• **PASSAGE**:

■ ■ ■ ■ ■ ■ ■

8. A shortage certificate amounts neither to an acknowledgment of liability nor holds out any hope to the consignee as to the time of delivery and is merely evidence of actual event that certain goods or articles have fallen short with reference to what the plaintiff states to have been despatched. A shortage certificate is no proof of the fact that the quantum of goods claimed to have been despatched has actually been despatched unless the fact of despatch of the quantum of goods is actually established. In this connection, reference may be made to the principles laid down in (1962) 28 Cut LT 540 : (AIR 1963 Orissa 31), Union of India v. Prakash Ch. Sahu.
In AIR 1973 Pat 244, Union of India v. Chotelal Shewnath Rai, it has been held that where there is no evidence to prove the actual weight of the goods loaded in the wagon-and the loading had been done at the despatching station by the consignor, the Railway Administration is not liable for short delivery detected at the destination. From mere mention of a particular weight on the railway receipt and the forwarding note for the purpose of calculating the freight charge, no admission on the part of the railway as to the correctness of the weight of the goods loaded can be made out to fix up the liability,
9. Approving the decisions reported in AIR 1950 Nag 85 (supra) and AIR 1956 Mad 176 (supra), the Supreme Court has laid down in AIR 1970 SC 843, Hari Sao v. State of Bihar, which also deals with the expression "S.W.A.", as follows :
"..........There would be no presumption that the goods put in the wagon were chillies because the railway did not accept the consignment as such and described it as 251 bags allegedly containing chillies. Nor was there any acceptance of the weight of the goods by the railway. The endorsement 'S.W. A.' would negative the plea, if any, that the weight was accepted by the railway. The endorsement 'L/U' emphasised that the loading and unloading being in charge of the consignor the railway could not be held liable for any negligence in loading or unloading."
In AIR 1984 Orissa 156, Orient Paper Mills Ltd. v. Union of India, a Division Bench of this Court, with one of us (B.K. Behera, J.) has held that in a suit for damages for loss of goods against the Railway Administration, the onus lies on the plaintiff to establish the actual loading of the goods for the loss of which the claims have been made. That was also a case where the consignment had been loaded and despatched from the siding of the consignor.
10. In (1984) 57 Cut LT 321, Union of India v. Krishna Stores, on which reliance has been placed for the respondent, the Hon'ble Judges have dealt with the scope of Sections 73 and 74 of the Act. In that case, 660 tins of groundnut oil were despatched from ex-Havagudh by Saurastra Oil Mill to be delivered at the Kantabanji Railway Station in a wagon as per the railway receipt for being carried by the defendant railway as a carrier at the railway risk rate and the groundnut oil tins had been delivered to the defendant railway at the point of despatch in properly packed condition. It was not a case where the loading had been done at the consignor's siding without any supervision by the Railway Administration. On the facts of the reported case and in view of the provisions made in Sections 73 and 74 of the Act, the judgment and decree passed against the Railway Administration had been upheld by this Court.

■ ■ ■ ■ ■ ■ ■

• **LISTING**:
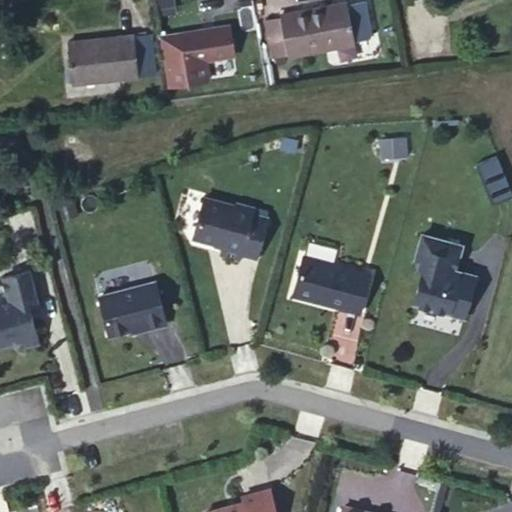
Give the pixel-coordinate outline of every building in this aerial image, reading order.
[(343,0),(312,0),(278,10),(288,48),(288,50),(352,32),(352,30),(343,0)] [(361,0),(343,0),(352,30),(364,27),(367,21),(361,0)] [(278,12),(264,16),(273,52),(288,48),(278,12)] [(232,25),(182,32),(186,61),(236,53),(232,25)] [(150,28),(69,37),(75,81),(143,73),(140,52),(152,51),(150,28)] [(379,138),(379,159),(407,159),(407,138),(379,138)] [(204,229),(207,235),(231,241),(229,250),(246,255),(248,248),(263,253),(273,215),(258,210),(259,204),(244,200),(241,202),(213,195),(204,229)] [(467,239),(428,229),(420,262),(429,265),(420,296),(470,310),(478,276),(459,272),(461,264),(467,239)] [(311,252),(300,290),(367,308),(377,269),(311,252)] [(480,269),(461,264),(459,272),(478,276),(480,269)] [(0,344),(30,336),(32,343),(48,338),(38,301),(47,298),(39,268),(12,274),(19,301),(12,302),(6,299),(0,299),(0,344)] [(163,278),(106,293),(117,331),(151,322),(152,325),(174,319),(163,278)] [(237,500),(214,507),(214,511),(286,511),(278,483),(251,491),(252,496),(246,498),(246,500),(238,503),(237,500)] [(352,500),(348,511),(389,511),(391,509),(352,500)]
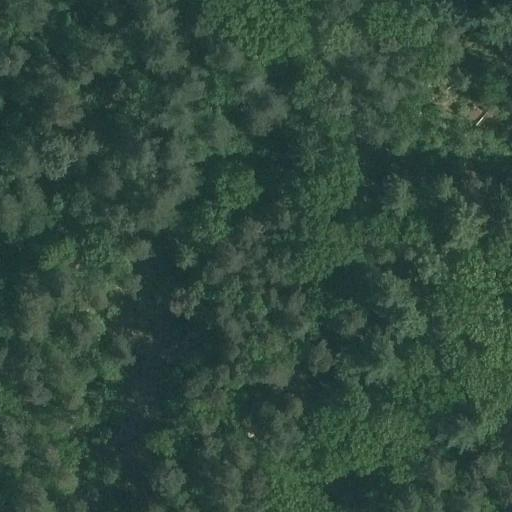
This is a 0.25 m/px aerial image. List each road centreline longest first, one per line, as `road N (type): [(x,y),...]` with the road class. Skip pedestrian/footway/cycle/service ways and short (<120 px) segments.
road 1 (track): [(511,230),(356,131),(322,92),(276,0)]
road 2 (track): [(339,511),(338,491),(359,463),(511,394)]
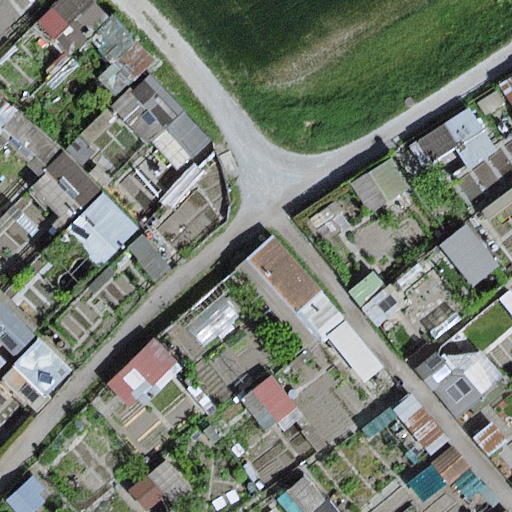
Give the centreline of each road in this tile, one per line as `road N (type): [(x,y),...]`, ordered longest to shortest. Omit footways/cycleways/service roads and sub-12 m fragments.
road 1 (track): [(511,57),(268,200),(117,344),(0,479)]
road 2 (track): [(167,0),(268,200),(511,493)]
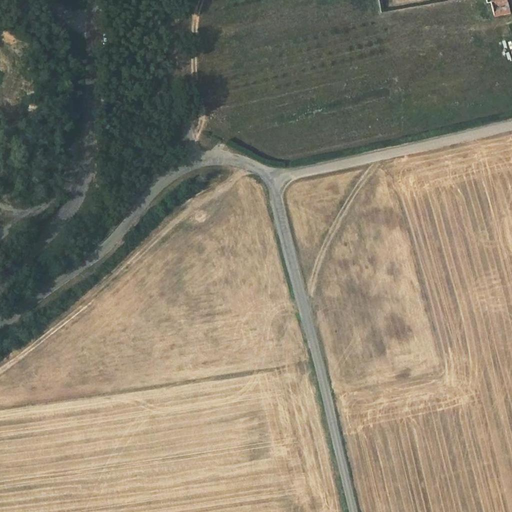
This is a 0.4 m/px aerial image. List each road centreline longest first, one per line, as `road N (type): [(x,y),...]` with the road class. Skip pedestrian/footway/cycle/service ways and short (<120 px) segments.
road 1 (unclassified): [(274,177),(349,511)]
road 2 (track): [(252,166),(0,371)]
road 3 (unclassified): [(91,0),(79,200),(0,278)]
road 4 (unclassified): [(0,320),(84,264),(171,172),(199,157)]
road 5 (unclassified): [(511,126),(274,177)]
road 6 (residential): [(166,0),(174,94),(199,157)]
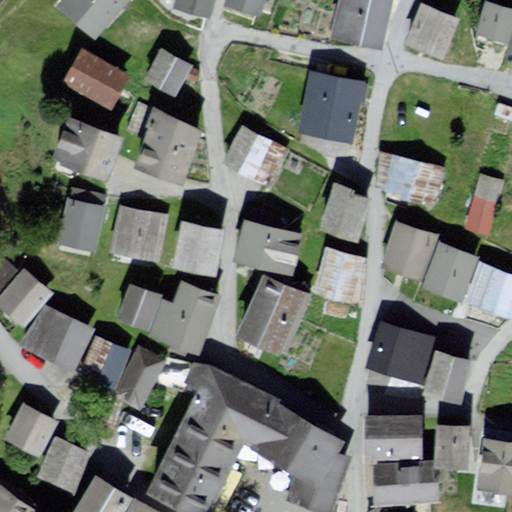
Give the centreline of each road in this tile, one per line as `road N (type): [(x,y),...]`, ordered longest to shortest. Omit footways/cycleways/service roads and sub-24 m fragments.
road 1 (residential): [(215,0),(208,30),(212,153),(225,190),(225,348),(348,416)]
road 2 (residential): [(349,399),(368,289),(369,142),(403,0)]
road 3 (residential): [(184,511),(128,487),(0,345)]
road 4 (residential): [(471,409),(349,399)]
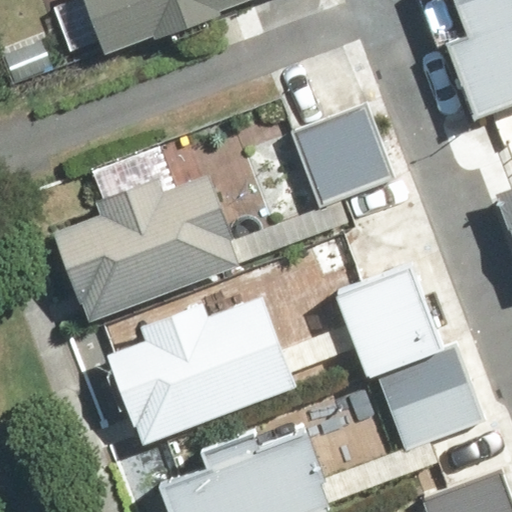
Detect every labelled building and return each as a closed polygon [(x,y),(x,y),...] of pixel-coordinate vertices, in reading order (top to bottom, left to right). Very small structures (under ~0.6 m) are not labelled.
[(275,0),(100,0),(129,64),(275,0)] [(511,0),(445,0),(448,8),(467,1),(480,35),(450,46),(468,95),(480,91),(490,118),(511,110),(511,0)] [(272,75),(321,210),(408,179),(360,44),(272,75)] [(175,177),(110,202),(117,219),(72,236),(104,319),(259,260),(227,177),(181,194),(175,177)] [(386,373),(409,444),(494,416),(470,345),(456,350),(426,262),(347,288),(376,377),(386,373)] [(127,354),(157,444),(313,391),(282,300),(223,320),(218,305),(164,323),(170,339),(127,354)] [(170,487),(178,511),(349,511),(321,435),(281,449),(275,431),(214,453),(220,468),(170,487)] [(511,511),(511,488),(506,473),(419,504),(421,511),(511,511)]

■ ■ ■ ■ ■ ■ ■

From the passage on railway liability for short delivery, extract the stretch that begins at the words "In AIR 1984" and stops after the words "of the consignor.", copying it word for word.

In AIR 1984 Orissa 156, Orient Paper Mills Ltd. v. Union of India, a Division Bench of this Court, with one of us (B.K. Behera, J.) has held that in a suit for damages for loss of goods against the Railway Administration, the onus lies on the plaintiff to establish the actual loading of the goods for the loss of which the claims have been made. That was also a case where the consignment had been loaded and despatched from the siding of the consignor.